When designing digital experiences, we attempt to learn as much about the users as possible. What type of smart devices do they own? What social media applications do they share in? How comfortable are they with technology?
We don’t often discuss that digital experiences designed for an adult would be understandable and usable by a toddler. But we need to start. We’ve seen a rise in recent years of applications introducing children to coding and behavior pattern design. The recent announcement of Fisher-Price’s Code-a-Pillar is a great example of what today’s children are playing with to prepare for tomorrow’s technology-driven world.
What makes me excited about toys like the Code-a-Pillar are the conversations adults will have with children about technology. Toys and games just don’t have to be opened and consumed. They can be manipulated, customized, broken and rebuilt. Younger audiences are introduced to these concepts, and it’s up to us to understand how they interact and push back with these tools and concepts.

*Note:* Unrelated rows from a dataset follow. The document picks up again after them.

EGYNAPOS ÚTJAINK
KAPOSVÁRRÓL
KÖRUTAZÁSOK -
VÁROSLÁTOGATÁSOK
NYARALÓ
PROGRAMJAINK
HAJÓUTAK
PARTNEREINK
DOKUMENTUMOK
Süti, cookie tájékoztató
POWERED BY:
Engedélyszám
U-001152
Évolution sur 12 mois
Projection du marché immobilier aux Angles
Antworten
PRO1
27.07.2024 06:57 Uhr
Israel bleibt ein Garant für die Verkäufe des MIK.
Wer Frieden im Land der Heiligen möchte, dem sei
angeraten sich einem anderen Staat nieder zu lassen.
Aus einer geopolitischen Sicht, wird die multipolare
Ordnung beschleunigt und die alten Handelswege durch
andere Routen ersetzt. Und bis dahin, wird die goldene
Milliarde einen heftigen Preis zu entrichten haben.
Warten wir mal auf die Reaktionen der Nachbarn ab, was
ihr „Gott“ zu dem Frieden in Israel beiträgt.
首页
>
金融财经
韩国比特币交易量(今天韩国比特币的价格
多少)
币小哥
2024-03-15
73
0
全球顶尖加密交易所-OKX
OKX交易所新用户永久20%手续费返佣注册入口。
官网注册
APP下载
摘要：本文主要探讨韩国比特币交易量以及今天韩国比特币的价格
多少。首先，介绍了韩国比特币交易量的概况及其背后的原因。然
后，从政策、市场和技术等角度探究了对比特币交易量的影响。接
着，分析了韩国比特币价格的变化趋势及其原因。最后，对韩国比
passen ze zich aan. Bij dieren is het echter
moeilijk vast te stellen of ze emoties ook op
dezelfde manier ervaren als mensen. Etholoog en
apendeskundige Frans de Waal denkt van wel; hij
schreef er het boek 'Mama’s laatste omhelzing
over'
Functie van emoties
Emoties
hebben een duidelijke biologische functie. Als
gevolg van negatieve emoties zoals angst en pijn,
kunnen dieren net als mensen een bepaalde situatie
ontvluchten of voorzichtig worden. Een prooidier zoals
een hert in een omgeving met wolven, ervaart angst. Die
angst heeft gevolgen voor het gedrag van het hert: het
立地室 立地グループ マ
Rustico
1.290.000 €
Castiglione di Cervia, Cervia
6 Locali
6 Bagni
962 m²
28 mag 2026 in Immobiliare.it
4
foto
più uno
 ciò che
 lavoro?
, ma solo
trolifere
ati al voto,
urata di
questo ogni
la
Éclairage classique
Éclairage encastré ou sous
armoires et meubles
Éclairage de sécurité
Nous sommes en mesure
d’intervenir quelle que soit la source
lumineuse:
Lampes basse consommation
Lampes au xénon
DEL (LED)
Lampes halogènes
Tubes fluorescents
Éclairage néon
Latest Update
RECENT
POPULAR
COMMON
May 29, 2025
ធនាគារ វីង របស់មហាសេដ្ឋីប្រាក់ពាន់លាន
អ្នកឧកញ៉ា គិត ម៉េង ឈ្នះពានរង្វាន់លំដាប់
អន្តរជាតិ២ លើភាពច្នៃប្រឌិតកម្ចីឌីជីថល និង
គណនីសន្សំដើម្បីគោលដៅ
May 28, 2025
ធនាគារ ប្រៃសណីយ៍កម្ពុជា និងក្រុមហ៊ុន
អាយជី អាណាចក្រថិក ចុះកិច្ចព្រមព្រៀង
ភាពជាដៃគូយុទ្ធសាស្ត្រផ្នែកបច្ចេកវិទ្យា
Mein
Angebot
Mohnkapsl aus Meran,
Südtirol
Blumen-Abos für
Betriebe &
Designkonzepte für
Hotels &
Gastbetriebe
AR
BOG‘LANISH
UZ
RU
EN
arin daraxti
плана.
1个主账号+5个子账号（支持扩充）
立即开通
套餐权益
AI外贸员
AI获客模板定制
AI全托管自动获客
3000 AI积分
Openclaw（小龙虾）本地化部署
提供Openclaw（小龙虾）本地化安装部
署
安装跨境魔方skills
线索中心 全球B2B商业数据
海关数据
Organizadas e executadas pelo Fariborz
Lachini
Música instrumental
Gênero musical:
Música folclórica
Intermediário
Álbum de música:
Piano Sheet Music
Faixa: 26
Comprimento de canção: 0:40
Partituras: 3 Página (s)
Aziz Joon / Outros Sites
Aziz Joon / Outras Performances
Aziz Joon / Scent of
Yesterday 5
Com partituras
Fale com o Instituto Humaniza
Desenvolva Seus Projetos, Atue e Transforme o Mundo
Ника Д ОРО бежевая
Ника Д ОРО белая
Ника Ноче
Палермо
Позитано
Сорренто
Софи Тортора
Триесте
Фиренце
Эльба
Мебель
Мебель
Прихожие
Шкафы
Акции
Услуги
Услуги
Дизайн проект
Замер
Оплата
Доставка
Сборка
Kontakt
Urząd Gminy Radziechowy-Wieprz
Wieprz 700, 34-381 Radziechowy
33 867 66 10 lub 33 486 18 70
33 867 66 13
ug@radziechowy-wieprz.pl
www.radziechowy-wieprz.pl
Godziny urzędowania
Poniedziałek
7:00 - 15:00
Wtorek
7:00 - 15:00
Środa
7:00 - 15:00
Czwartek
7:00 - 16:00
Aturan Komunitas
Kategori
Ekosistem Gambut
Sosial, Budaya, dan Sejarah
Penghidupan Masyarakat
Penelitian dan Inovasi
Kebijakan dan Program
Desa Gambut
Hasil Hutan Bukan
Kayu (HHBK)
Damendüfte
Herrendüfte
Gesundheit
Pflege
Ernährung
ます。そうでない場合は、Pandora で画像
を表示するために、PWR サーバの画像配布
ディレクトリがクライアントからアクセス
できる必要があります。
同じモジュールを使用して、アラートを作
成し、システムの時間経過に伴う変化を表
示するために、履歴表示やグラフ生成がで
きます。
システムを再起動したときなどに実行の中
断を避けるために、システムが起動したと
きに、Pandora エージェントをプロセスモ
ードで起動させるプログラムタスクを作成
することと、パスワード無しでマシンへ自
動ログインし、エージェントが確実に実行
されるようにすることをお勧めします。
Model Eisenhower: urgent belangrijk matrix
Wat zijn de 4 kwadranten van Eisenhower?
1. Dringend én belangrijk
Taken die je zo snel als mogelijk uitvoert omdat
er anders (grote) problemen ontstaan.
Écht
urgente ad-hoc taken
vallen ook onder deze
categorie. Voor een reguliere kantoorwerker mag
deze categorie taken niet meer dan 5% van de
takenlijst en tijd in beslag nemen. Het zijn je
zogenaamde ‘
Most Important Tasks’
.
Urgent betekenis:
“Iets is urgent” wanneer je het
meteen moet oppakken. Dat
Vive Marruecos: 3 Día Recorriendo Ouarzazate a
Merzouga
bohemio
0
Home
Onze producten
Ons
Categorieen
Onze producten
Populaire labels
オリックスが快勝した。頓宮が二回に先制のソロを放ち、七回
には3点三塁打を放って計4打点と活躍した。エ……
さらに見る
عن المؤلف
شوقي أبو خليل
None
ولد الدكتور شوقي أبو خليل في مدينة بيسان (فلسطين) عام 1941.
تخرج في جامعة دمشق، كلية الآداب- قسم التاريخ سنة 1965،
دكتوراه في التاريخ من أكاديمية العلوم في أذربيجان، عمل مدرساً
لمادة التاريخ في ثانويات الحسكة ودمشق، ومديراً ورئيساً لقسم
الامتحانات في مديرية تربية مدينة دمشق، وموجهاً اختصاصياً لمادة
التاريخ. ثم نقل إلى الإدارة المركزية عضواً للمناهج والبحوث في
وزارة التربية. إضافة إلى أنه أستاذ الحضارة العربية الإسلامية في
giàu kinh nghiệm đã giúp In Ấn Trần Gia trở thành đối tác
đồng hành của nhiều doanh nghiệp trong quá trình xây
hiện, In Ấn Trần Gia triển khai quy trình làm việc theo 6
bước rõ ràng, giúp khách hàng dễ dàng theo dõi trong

At this point on the Internet of Things (IoT) continuum, designers are processing a lot of questions. What can we learn from this? How could we teach similar concepts to different demographics? How will this exposure to “writing code” and customizing digital experiences evolve as IoT and this generation grow in parallel?
Having the ability to customize and create a digital experience isn’t a barrier anymore. These educational toys will encourage children to explore and push the limits of what is offered to them. We have the responsibility to make sure we don’t just design for the current mature market. We should learn from the output of the “Code-a-Pillar” as much as the children are.